In a physical classroom, the teacher is able to interact and monitor the kids and provide personalized attention for certain kids who may require additional help. It is hard to get this level of feedback and interaction when the teacher is interacting with 25 kids in a virtual classroom setting. This is where technology comes to the rescue. All recent laptops used by the students are equipped with a camera and a mouse. Real time facial recognition using Convolutional Neural Networks (CNN) coupled with tracking of mouse movement and keyboard recognition can be used as cues for a Deep Learning/Machine learning model to determine student engagement.
A sample architecture for the solution using Azure is shown below. The solution works in a classroom setting where you have multiple inputs from sensors for light, heat, HVAC, and classroom information such as location, room number, number of students checked in with their smart IDs etc. It can also be used for a remote classroom where the inputs are the camera, mouse tracking, and keyboard input.
1. The inputs are pre-processed and sent to a bidirectional IoT Hub.

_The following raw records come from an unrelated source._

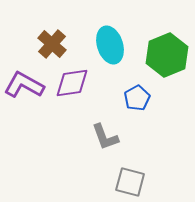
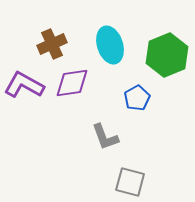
brown cross: rotated 24 degrees clockwise
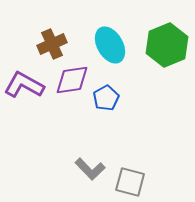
cyan ellipse: rotated 12 degrees counterclockwise
green hexagon: moved 10 px up
purple diamond: moved 3 px up
blue pentagon: moved 31 px left
gray L-shape: moved 15 px left, 32 px down; rotated 24 degrees counterclockwise
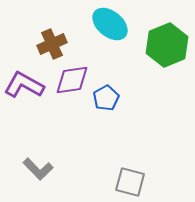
cyan ellipse: moved 21 px up; rotated 21 degrees counterclockwise
gray L-shape: moved 52 px left
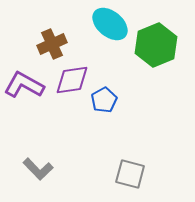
green hexagon: moved 11 px left
blue pentagon: moved 2 px left, 2 px down
gray square: moved 8 px up
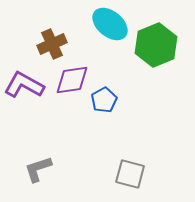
gray L-shape: rotated 116 degrees clockwise
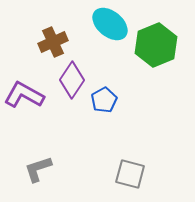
brown cross: moved 1 px right, 2 px up
purple diamond: rotated 48 degrees counterclockwise
purple L-shape: moved 10 px down
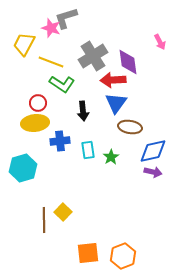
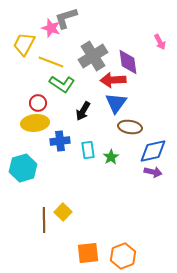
black arrow: rotated 36 degrees clockwise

2. For a remote student logging in with their unique student ID, an association is made for the ID and the facial image associated with student name. Using Microsoft Azure Cognitive Services, we can use facial recognition API to see if the student is distracted. Face API provides one of these many emotions without writing any custom code –“anger, contempt, disgust, fear, happiness, neutral, sadness, surprise”
3. The real time facial features along with keyboard and mouse inputs form a Time Series data that can be analyzed through Azure Stream Analytics (ASA). For further processing, data can be stored in warm storage using Cosmos DB or cold storage using Blob Storage.
4. Azure Machine Learning Studio can be used for drag and drop experience using numerous pre-built machine learning models. Long Short-Term Memory (LSTM) neural networks are generally used for “time series” data that is ingested real time.
5. Teacher can see real time reports of which kid is distracted or engaged through powerful dashboards that are updated real time using Power BI.
It is helpful to have a baseline image dataset that can be used as the corpus for supervised machine learning of data frames of student faces captured through the camera. You can use the DAiSEE (Dataset for Affective States in E-Environments) dataset for this purpose. You can learn more about this dataset at https://iith.ac.in/~daisee-dataset/
As an example, here is a picture showing students with different levels of engagement based on the Face API interpretation.
- The first row (a-d) shows students with normal engagement.
- The second row (e-h) shows students with high engagement.
- The third row (i-l) shows students with low engagement
In this article we have provided a high level overview of one possible solution that can be built using the services in Microsoft Azure platform and pre-built machine learning datasets. As we get used to the new norm of remote online learning, there are opportunities to create disruptive solutions to educate students in a safe, effective, engaging, and scalable ways.